**Page excerpt:**
I would and will! You seem to be in love with your ability to effectively research a boundary - why then short-change this process by failing to adequately ascertain the positioning of another surveyor's markers that were only 9 years old? You made your mind up without remotely considering what this other surveyor did. Epic fail. You did not perform due diligence in this boundary retracement, regardless of the wrongness of the previous surveyor's work. You are on the same level of the very surveyor who's monuments you yanked, and too in love with yourself to see that realization.
Around here
a retracement survey means that you assume a basis of bearings from the record and that shows your relative position to the original survey. I would think that would be kind of important to any retracement survey that you actually orient to the record bearings when you are showing a difference between record and actual.
> You seem to be in love with your ability to effectively research a boundary - why then short-change this process by failing to adequately ascertain the positioning of another surveyor's markers that were only 9 years old? You made your mind up without remotely considering what this other surveyor did.
And how can you possibly conclude that from the description of what I did? Sorry, no sale. The only thing that the other surveyor could have provided was a BS excuse for why his location of the boundary was completely out of whack. I had his map and it was perfectly clear from it what he'd done. He'd reconstructed the parcel using Rod 56 and Pipe 71, correctly identifying Rod 56 as a corner of the parcel and mistakenly thinking Pipe 71 was as well. Then, by COGO magic, the rest of the parcel corners were computed and set out, and without doing any checks to the corners of adjacent parcels laid out by the same original survey in 1963 that would have shown the disaster.

**Work to complete:**
A - From the boundary survey discussion, copy the passage that begins at the words "Around here" and stops after "record and actual.".
B - In the boundary survey discussion, why does the writer of the final reply say there was no need to learn more from the other surveyor? Answer in one to three sentences.

(Extracted records)
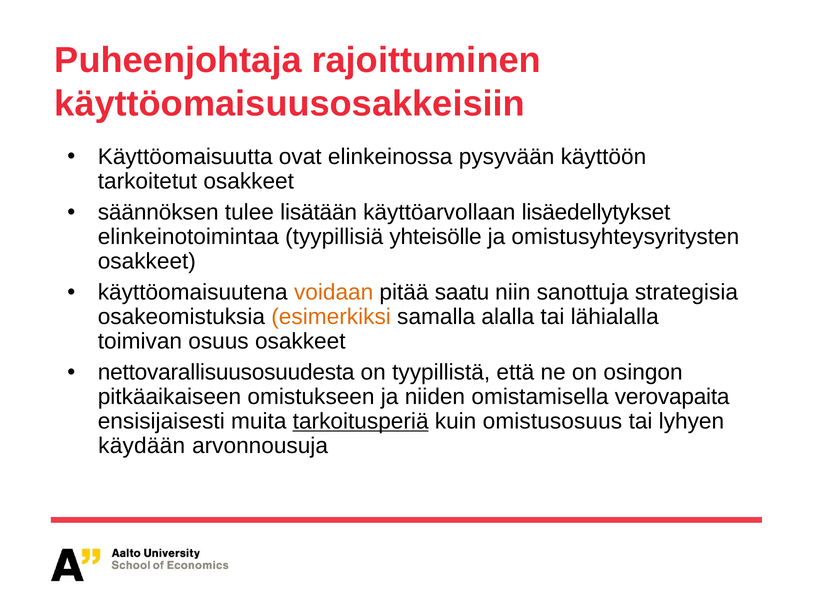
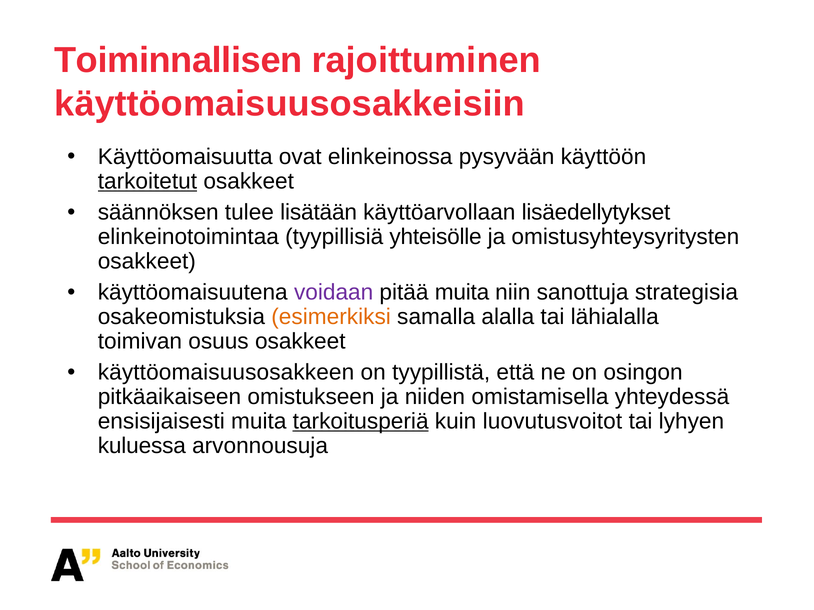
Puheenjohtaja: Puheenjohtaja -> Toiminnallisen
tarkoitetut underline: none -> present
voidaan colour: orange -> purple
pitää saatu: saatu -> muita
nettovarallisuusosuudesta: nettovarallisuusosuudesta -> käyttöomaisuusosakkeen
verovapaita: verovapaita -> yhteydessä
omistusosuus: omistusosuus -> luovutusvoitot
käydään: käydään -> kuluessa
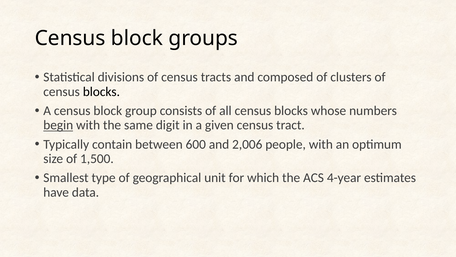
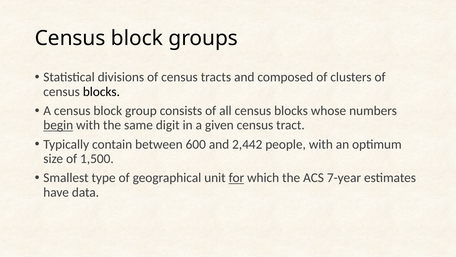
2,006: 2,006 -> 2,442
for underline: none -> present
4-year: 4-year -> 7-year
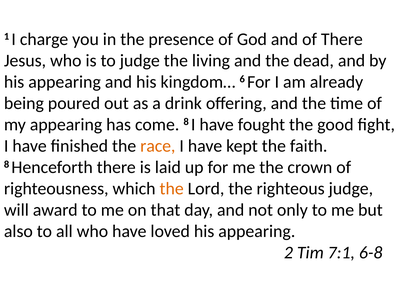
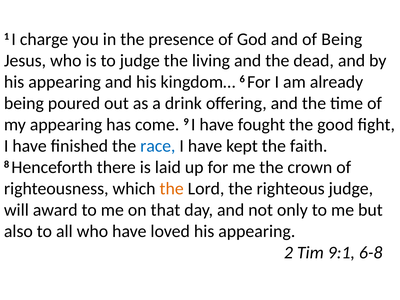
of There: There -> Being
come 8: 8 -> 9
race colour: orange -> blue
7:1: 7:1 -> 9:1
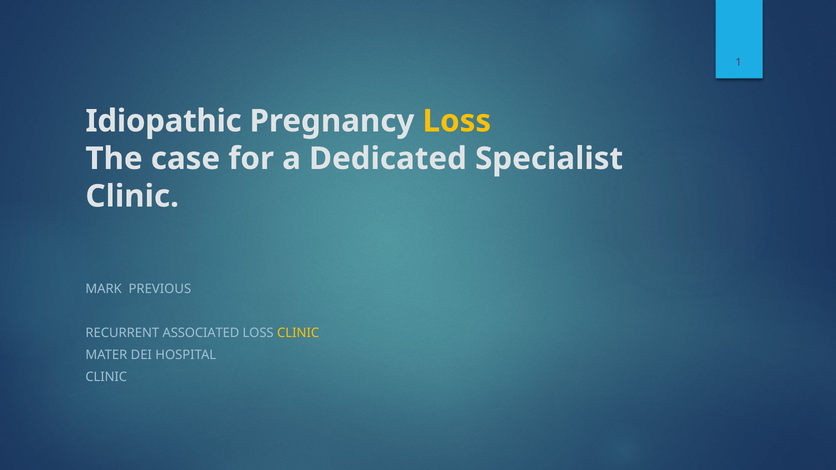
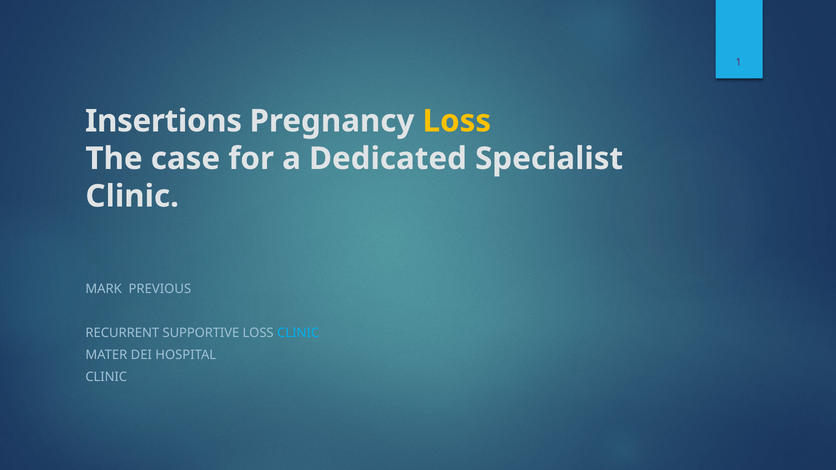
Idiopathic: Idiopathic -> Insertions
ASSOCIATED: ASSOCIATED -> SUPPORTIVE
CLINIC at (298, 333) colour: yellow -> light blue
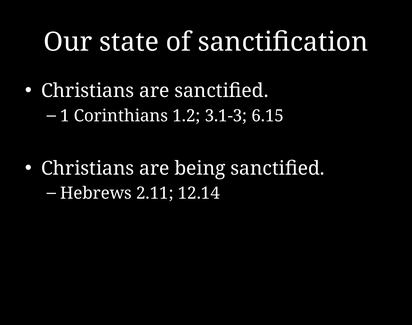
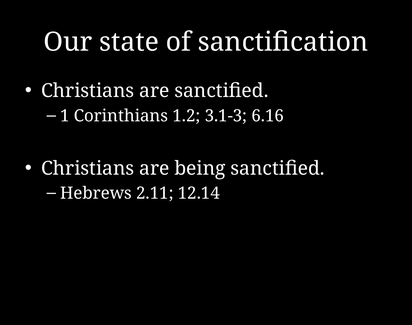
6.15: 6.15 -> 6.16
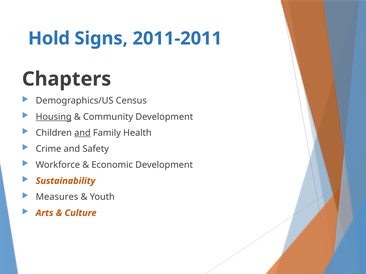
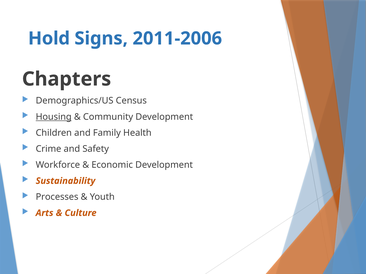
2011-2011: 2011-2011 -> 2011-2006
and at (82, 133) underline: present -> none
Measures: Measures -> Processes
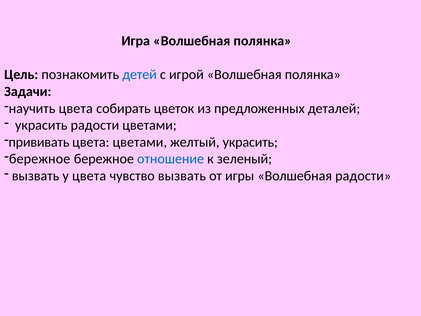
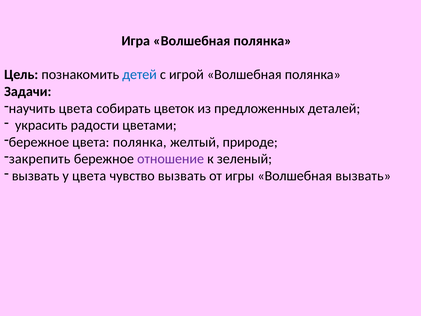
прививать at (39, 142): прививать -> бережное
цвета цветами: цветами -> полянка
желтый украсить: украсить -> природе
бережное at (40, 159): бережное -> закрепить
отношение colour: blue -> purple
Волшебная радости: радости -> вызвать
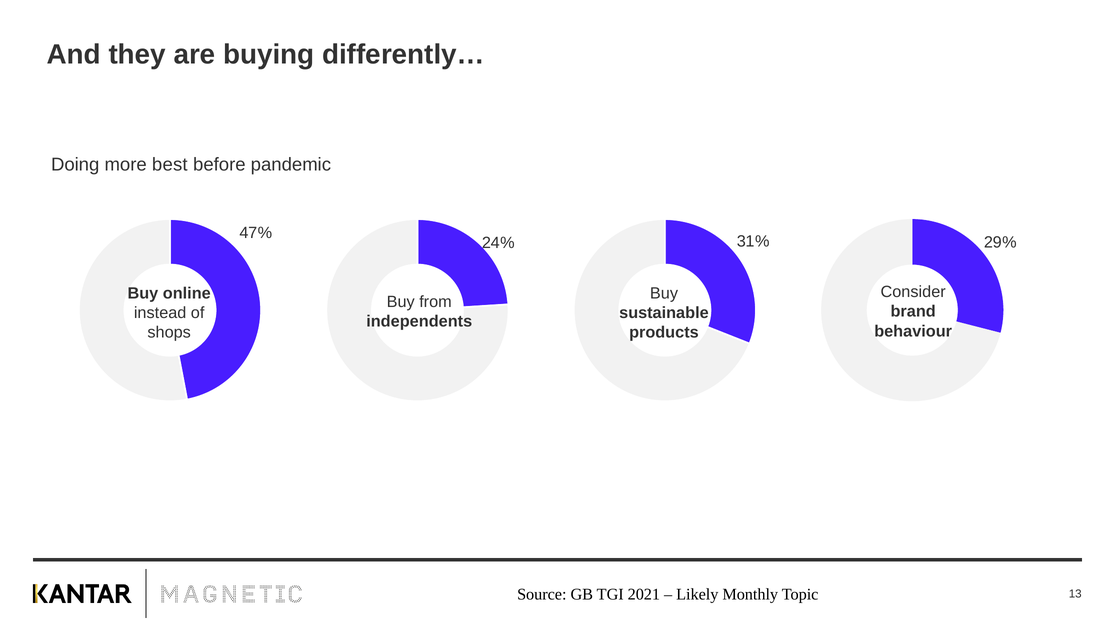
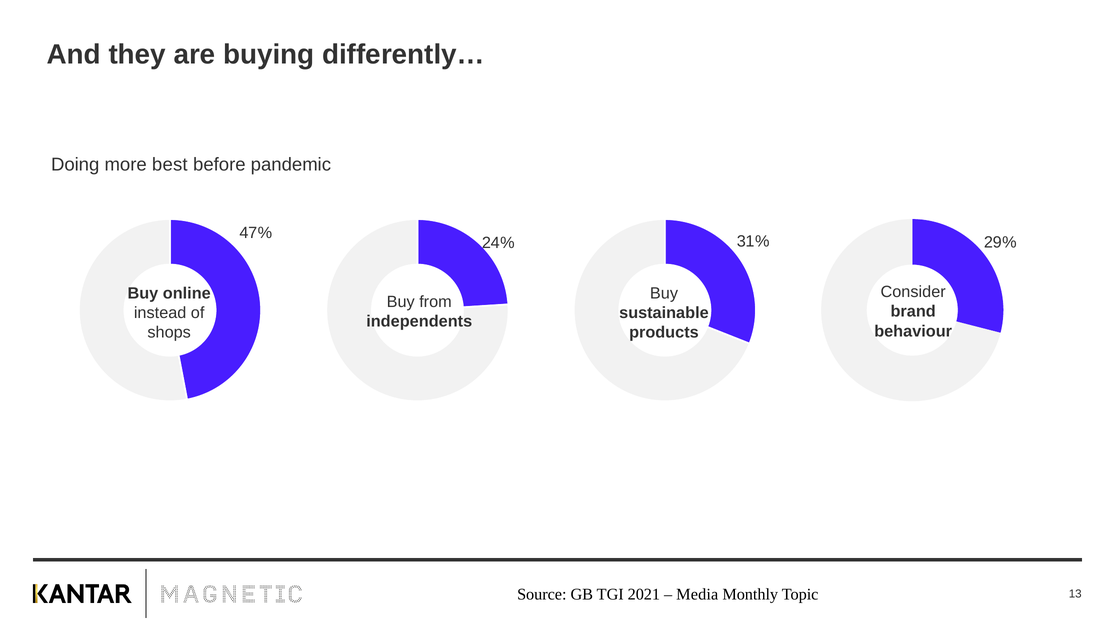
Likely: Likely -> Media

**Completed exercise:**
A -
Around here
a retracement survey means that you assume a basis of bearings from the record and that shows your relative position to the original survey. I would think that would be kind of important to any retracement survey that you actually orient to the record bearings when you are showing a difference between record and actual.

B - The writer already had the other surveyor's map, and it made clear what he had done. According to the writer, the only thing that surveyor could have offered was an excuse for why his boundary location was so far off.